YOUR GOAL => Work out the number of lines in the records that include the word "twitter"; reply with that number alone.

START INPUT

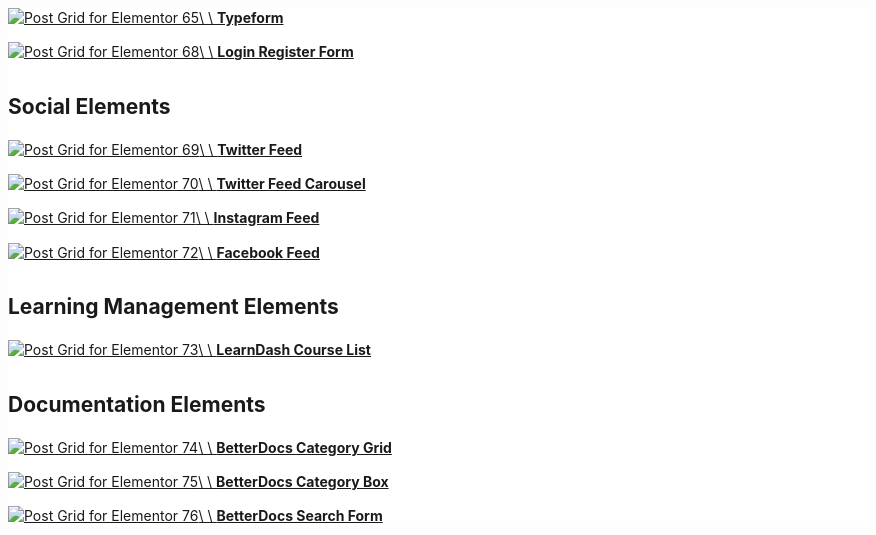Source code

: [![Post Grid for Elementor 65](https://essential-addons.com/wp-content/uploads/2020/04/fluent-forms.svg)\\
\\
**Typeform**](https://essential-addons.com/elementor/typeform/)

[![Post Grid for Elementor 68](https://essential-addons.com/wp-content/uploads/2020/04/login.svg)\\
\\
**Login Register Form**](https://essential-addons.com/elementor/login-register-form)

## Social Elements

[![Post Grid for Elementor 69](https://essential-addons.com/wp-content/uploads/2020/04/twitter-feed.svg)\\
\\
**Twitter Feed**](https://essential-addons.com/elementor/twitter-feed/)

[![Post Grid for Elementor 70](https://essential-addons.com/wp-content/uploads/2020/04/twitter-feed-carousel.svg)\\
\\
**Twitter Feed Carousel**](https://essential-addons.com/elementor/twitter-feed/)

[![Post Grid for Elementor 71](https://essential-addons.com/wp-content/uploads/2020/04/instagram-feed.svg)\\
\\
**Instagram Feed**](https://essential-addons.com/elementor/instagram-feed/)

[![Post Grid for Elementor 72](https://essential-addons.com/wp-content/uploads/2020/04/facebook-feed-1.svg)\\
\\
**Facebook Feed**](https://essential-addons.com/elementor/facebook-feed/)

## Learning Management Elements

[![Post Grid for Elementor 73](https://essential-addons.com/wp-content/uploads/2020/04/learndash.svg)\\
\\
**LearnDash Course List**](https://essential-addons.com/elementor/learndash-course-list/)

## Documentation Elements

[![Post Grid for Elementor 74](https://essential-addons.com/wp-content/uploads/2020/04/betterdocs-category-grid.svg)\\
\\
**BetterDocs Category Grid**](https://essential-addons.com/elementor/betterdocs-category-grid/)

[![Post Grid for Elementor 75](https://essential-addons.com/wp-content/uploads/2020/04/betterdocs-category-box.svg)\\
\\
**BetterDocs Category Box**](https://essential-addons.com/elementor/betterdocs-category-box/)

[![Post Grid for Elementor 76](https://essential-addons.com/wp-content/uploads/2020/04/betterdocs-search-form.svg)\\
\\
**BetterDocs Search Form**](https://essential-addons.com/elementor/betterdocs-search-form/)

END INPUT

RESPONSE => 4